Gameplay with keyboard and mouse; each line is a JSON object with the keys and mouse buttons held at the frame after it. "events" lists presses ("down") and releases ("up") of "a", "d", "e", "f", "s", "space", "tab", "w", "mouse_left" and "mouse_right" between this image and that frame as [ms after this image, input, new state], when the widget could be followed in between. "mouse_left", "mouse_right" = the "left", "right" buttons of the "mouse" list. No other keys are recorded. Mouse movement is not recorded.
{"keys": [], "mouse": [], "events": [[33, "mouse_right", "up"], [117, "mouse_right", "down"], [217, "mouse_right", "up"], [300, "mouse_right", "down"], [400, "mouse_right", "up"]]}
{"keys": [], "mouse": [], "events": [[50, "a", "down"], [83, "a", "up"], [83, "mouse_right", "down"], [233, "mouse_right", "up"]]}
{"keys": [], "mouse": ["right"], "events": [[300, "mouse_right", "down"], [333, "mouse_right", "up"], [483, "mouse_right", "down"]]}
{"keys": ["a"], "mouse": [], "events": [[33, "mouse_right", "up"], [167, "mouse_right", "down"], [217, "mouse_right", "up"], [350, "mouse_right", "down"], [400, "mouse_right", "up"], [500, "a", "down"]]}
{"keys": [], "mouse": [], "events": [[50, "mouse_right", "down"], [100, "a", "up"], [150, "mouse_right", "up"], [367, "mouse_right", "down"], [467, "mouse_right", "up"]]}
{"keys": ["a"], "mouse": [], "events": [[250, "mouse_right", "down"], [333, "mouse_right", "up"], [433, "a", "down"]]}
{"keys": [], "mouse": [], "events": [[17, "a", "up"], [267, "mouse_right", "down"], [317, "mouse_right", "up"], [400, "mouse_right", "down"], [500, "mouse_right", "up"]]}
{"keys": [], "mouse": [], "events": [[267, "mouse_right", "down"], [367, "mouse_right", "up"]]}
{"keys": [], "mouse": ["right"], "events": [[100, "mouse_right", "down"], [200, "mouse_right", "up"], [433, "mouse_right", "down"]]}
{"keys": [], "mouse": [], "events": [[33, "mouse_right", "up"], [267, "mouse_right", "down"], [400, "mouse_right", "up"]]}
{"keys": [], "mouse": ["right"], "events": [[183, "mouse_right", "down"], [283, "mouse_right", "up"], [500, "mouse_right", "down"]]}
=-=-=-=-=
**EXERCISE**
Write out an exact copy of every record shown above.

**SOLUTION TO THE EXERCISE**
Gameplay with keyboard and mouse; each line is a JSON object with the keys and mouse buttons held at the frame after it. "events" lists presses ("down") and releases ("up") of "a", "d", "e", "f", "s", "space", "tab", "w", "mouse_left" and "mouse_right" between this image and that frame as [ms after this image, input, new state], when the widget could be followed in between. "mouse_left", "mouse_right" = the "left", "right" buttons of the "mouse" list. No other keys are recorded. Mouse movement is not recorded.
{"keys": [], "mouse": [], "events": [[33, "mouse_right", "up"], [117, "mouse_right", "down"], [217, "mouse_right", "up"], [300, "mouse_right", "down"], [400, "mouse_right", "up"]]}
{"keys": [], "mouse": [], "events": [[50, "a", "down"], [83, "a", "up"], [83, "mouse_right", "down"], [233, "mouse_right", "up"]]}
{"keys": [], "mouse": ["right"], "events": [[300, "mouse_right", "down"], [333, "mouse_right", "up"], [483, "mouse_right", "down"]]}
{"keys": ["a"], "mouse": [], "events": [[33, "mouse_right", "up"], [167, "mouse_right", "down"], [217, "mouse_right", "up"], [350, "mouse_right", "down"], [400, "mouse_right", "up"], [500, "a", "down"]]}
{"keys": [], "mouse": [], "events": [[50, "mouse_right", "down"], [100, "a", "up"], [150, "mouse_right", "up"], [367, "mouse_right", "down"], [467, "mouse_right", "up"]]}
{"keys": ["a"], "mouse": [], "events": [[250, "mouse_right", "down"], [333, "mouse_right", "up"], [433, "a", "down"]]}
{"keys": [], "mouse": [], "events": [[17, "a", "up"], [267, "mouse_right", "down"], [317, "mouse_right", "up"], [400, "mouse_right", "down"], [500, "mouse_right", "up"]]}
{"keys": [], "mouse": [], "events": [[267, "mouse_right", "down"], [367, "mouse_right", "up"]]}
{"keys": [], "mouse": ["right"], "events": [[100, "mouse_right", "down"], [200, "mouse_right", "up"], [433, "mouse_right", "down"]]}
{"keys": [], "mouse": [], "events": [[33, "mouse_right", "up"], [267, "mouse_right", "down"], [400, "mouse_right", "up"]]}
{"keys": [], "mouse": ["right"], "events": [[183, "mouse_right", "down"], [283, "mouse_right", "up"], [500, "mouse_right", "down"]]}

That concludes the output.